● REQUIRED WORK
The entries contain pictures, which should not appear in the copy; everything else must be reproduced exactly.

● RECORDS SHOWN
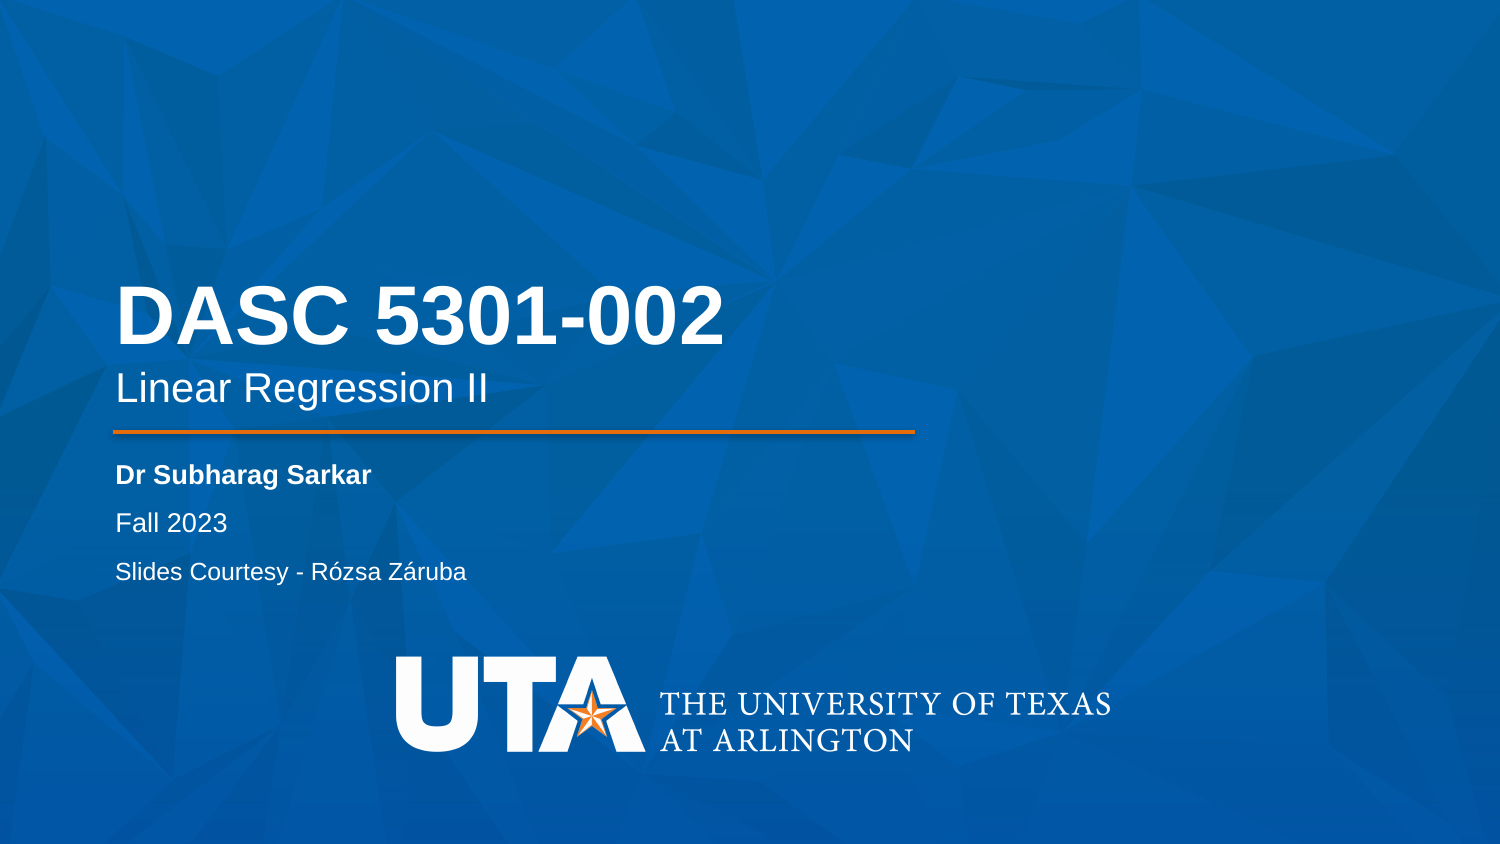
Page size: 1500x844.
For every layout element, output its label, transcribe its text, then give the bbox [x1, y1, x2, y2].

list Linear Regression II [100, 352, 1451, 424]
text_box Slides Courtesy - Rózsa Záruba [100, 548, 484, 596]
list Fall 2023 [100, 497, 484, 546]
title DASC 5301-002 [100, 240, 1451, 352]
list Dr Subharag Sarkar [100, 449, 776, 498]
picture [0, 0, 1500, 844]
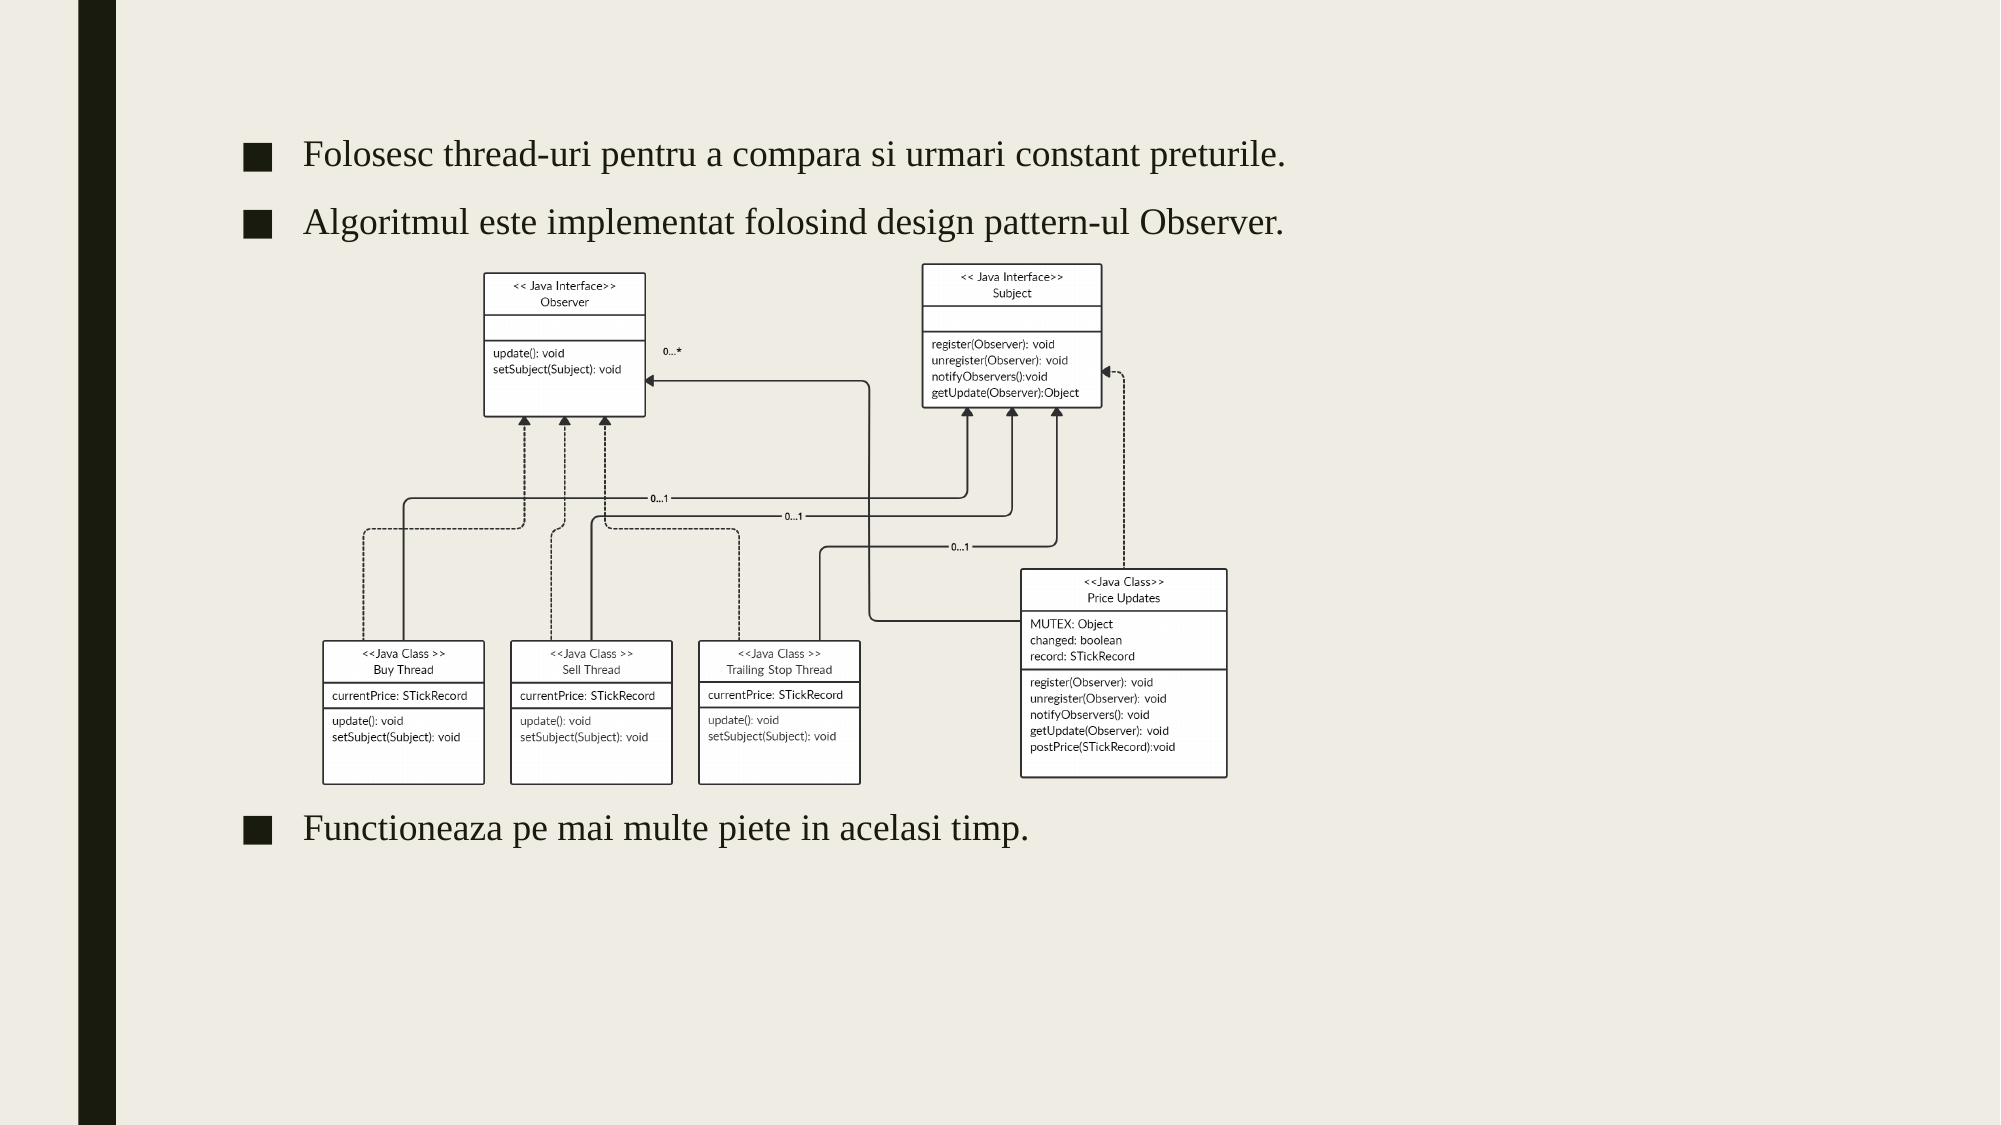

● ANSWER SPACE
Page size: 1500x844.
For every layout element, output its label, transcribe its text, then give the bbox [x1, y1, x2, y2].

list Linear Regression II [100, 352, 1451, 424]
text_box Slides Courtesy - Rózsa Záruba [100, 548, 484, 596]
list Fall 2023 [100, 497, 484, 546]
title DASC 5301-002 [100, 240, 1451, 352]
list Dr Subharag Sarkar [100, 449, 776, 498]
picture [0, 0, 1500, 844]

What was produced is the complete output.